=== SOURCE MATERIAL ===

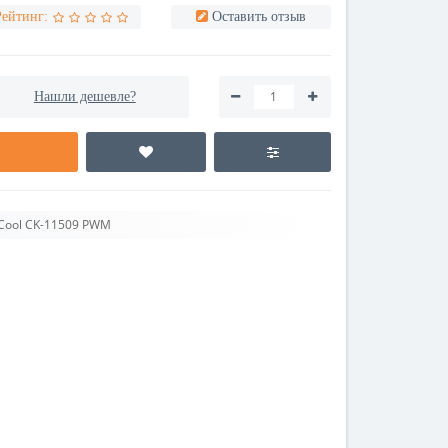
Рейтинг:
Оставить отзыв
Нашли дешевле?
Cool CK-11509 PWM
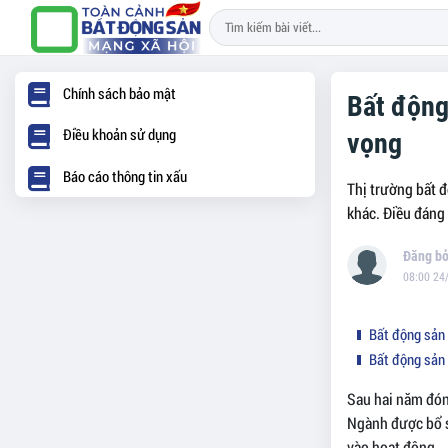
Chính sách bảo mật
Bất động
Điều khoản sử dụng
vọng
Báo cáo thông tin xấu
Thị trường bất 
khác. Điều đáng 
08:00 24
Bất động sản n
Bất động sản 
Sau hai năm đón
Ngành được bổ s
vào hoạt động.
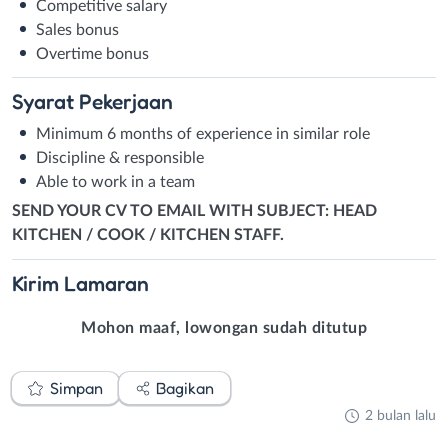
Competitive salary
Sales bonus
Overtime bonus
Syarat
Pekerjaan
Minimum 6 months of experience in similar role
Discipline & responsible
Able to work in a team
SEND YOUR CV TO EMAIL WITH SUBJECT: HEAD
KITCHEN / COOK / KITCHEN STAFF.
Kirim
Lamaran
Mohon maaf, lowongan sudah ditutup
Simpan
Bagikan
2 bulan lalu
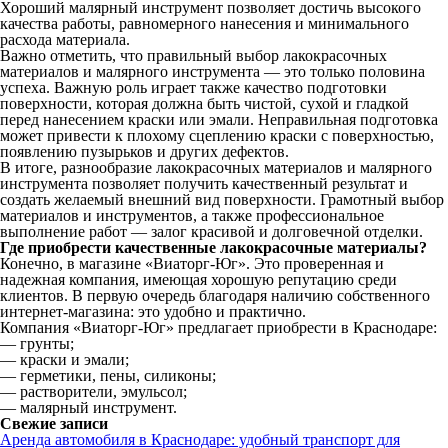
Хороший малярный инструмент позволяет достичь высокого
качества работы, равномерного нанесения и минимального
расхода материала.
Важно отметить, что правильный выбор лакокрасочных
материалов и малярного инструмента — это только половина
успеха. Важную роль играет также качество подготовки
поверхности, которая должна быть чистой, сухой и гладкой
перед нанесением краски или эмали. Неправильная подготовка
может привести к плохому сцеплению краски с поверхностью,
появлению пузырьков и других дефектов.
В итоге, разнообразие лакокрасочных материалов и малярного
инструмента позволяет получить качественный результат и
создать желаемый внешний вид поверхности. Грамотный выбор
материалов и инструментов, а также профессиональное
выполнение работ — залог красивой и долговечной отделки.
Где приобрести качественные лакокрасочные материалы?
Конечно, в магазине «Виаторг-Юг». Это проверенная и
надежная компания, имеющая хорошую репутацию среди
клиентов. В первую очередь благодаря наличию собственного
интернет-магазина: это удобно и практично.
Компания «Виаторг-Юг» предлагает приобрести в Краснодаре:
— грунты;
— краски и эмали;
— герметики, пены, силиконы;
— растворители, эмульсол;
— малярный инструмент.
Свежие записи
Аренда автомобиля в Краснодаре: удобный транспорт для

===

> TASK OBJECTIVE: Could you render the data as a JSON list of strings, one string per line, covering only the stretch that starts at the line containing "Competitive salary" and runs through the line containing "2 bulan lalu", with blank lines omitted?

> EXERCISE RESULT:
[
  "Competitive salary",
  "Sales bonus",
  "Overtime bonus",
  "Syarat",
  "Pekerjaan",
  "Minimum 6 months of experience in similar role",
  "Discipline & responsible",
  "Able to work in a team",
  "SEND YOUR CV TO EMAIL WITH SUBJECT: HEAD",
  "KITCHEN / COOK / KITCHEN STAFF.",
  "Kirim",
  "Lamaran",
  "Mohon maaf, lowongan sudah ditutup",
  "Simpan",
  "Bagikan",
  "2 bulan lalu"
]